My Top 10 Guilty Pleasures
#3: What Women Want (2000)
Remember the days when Mel Gibson wasn’t a stark-raving nutcase? I do. For the longest time, Gibson played macho, take-charge, action-driven characters, such as in the Mad Max and Lethal Weapon films, as well as in Braveheart (1995), The Patriot (2000), and Payback (1999). What some people may not remember, was that Gibson was also a talented comedic actor, and in What Women Want, he showcased it with a good sense of flair and timing. The story revolves around Nick Marshall (Gibson), a womanizing ad executive, who magically is given the gift of hearing what women think. At first used as a tool for his own purposes, Marshall soon realizes how women actually think of him, and decides to use his power for the benefit of others instead of himself. Yes, the story is silly, but I found myself enjoying Gibson in this role, so different from what I’ve seen him in before. He has great chemistry with the female lead, played by Helen Hunt, and the rest of the supporting cast, including Marisa Tomei and Alan Alda, provide good laughs throughout the film. The set decoration provided a great environment to work in, the soundtrack is filled with Frank Sinatra, and the whole film is reminiscent of classic Hollywood slapstick. Gibson would return to much more serious roles, both on-screen and off, but here we are given the chance to see him step back, let loose, and have a little bit of fun.
#2: Far and Away (1992)
This film is one of the forgotten pieces in the careers of both its leads, Tom Cruise and Nicole Kidman. Directed by Ron Howard, the film centers around two Irish citizens, one poor in Joseph Donnelly (Cruise) and the other rich in Shannon Christie (Kidman). Together, they escape the hardships of their lives and head over to the newly born United States of America, where land is so vast that they literally will give it away on a first come, first serve basis. Along the way, we see Joseph take a job as a bare-knuckle boxer, and Shannon eventually work as a saloon showgirl. There are many things wrong with this film, the characters are fairly one-dimensional, the depiction of Irish immigrants is borderline offensive, and both Cruise and Kidman’s accents are damn near laughable. However, the romance between them is electric; these are two people, who at the time, were really in love, and that feeling easily comes through in their interactions together. The scope of the film is very impressive. Ron Howard was able to make a film that is amazing to look at; from the hills of Ireland, to the streets of Boston, to the vast fields of Middle America, every single moment in the film looks awe-inspiring. For the breath-taking visual aspects, along with the great romanticism between Cruise and Kidman, Far and Away is worth revisiting.

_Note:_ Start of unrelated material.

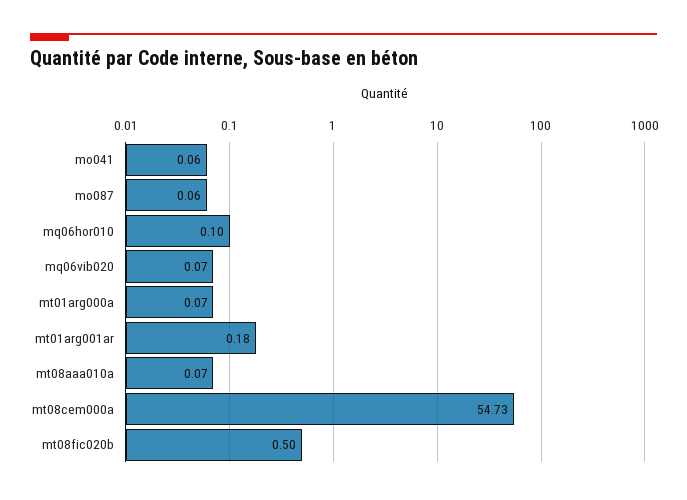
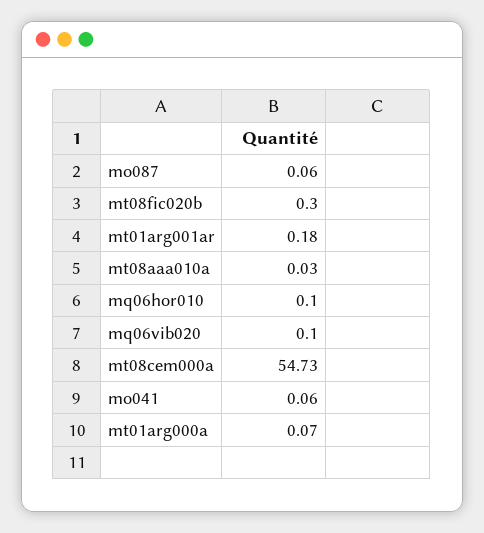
mq06vib020: 0.07 -> 0.1
mt08aaa010a: 0.07 -> 0.03
mt08fic020b: 0.5 -> 0.3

And, my #1 Guilty Pleasure Movie is…
#1: Something’s Gotta Give (2003)
Jack Nicholson and Diane Keaton have got to be two of the most watchable actors of their generation. Even in a film that’s complete fluff, as in Something’s Gotta Give, the two have such youthful and spirited personalities that you can’t your eyes off them. Keaton plays Erica Barry, a famous playwright in the middle of a writer’s block. Jack plays…Jack, in all honesty, but with the name and persona of Harry Sanborn, an old-school playboy. Harry likes to date much younger women, and in the beginning of the film we find him dating Erica’s daughter, Marin (Amanda Peet). After suffering a heart attack in her beach home, Harry’s doctor (played, in a weird casting choice, by Keanu Reeves) advises him to stay where he is, which eventually leads to the interaction and eventual romance between him and Erica. These segments are the best moments of the film, as we watch these two smart, interesting people converse in a way that only flirtatious couples can. I can’t think of anyone except Nicholson and Keaton that can make a mild walk along the beach seem fun, light-hearted, and simply lovely. Unfortunately, the film descends below their standard to meet the requirements of the rom-com plot, and along the way we’re greeted with unneeded nudity, slapstick comedy, and forced, awkward situations. But the acting between Nicholson and Keaton is so good that it lifts the film above the normal fare, to make it not just a guilty pleasure, but also a darn good movie.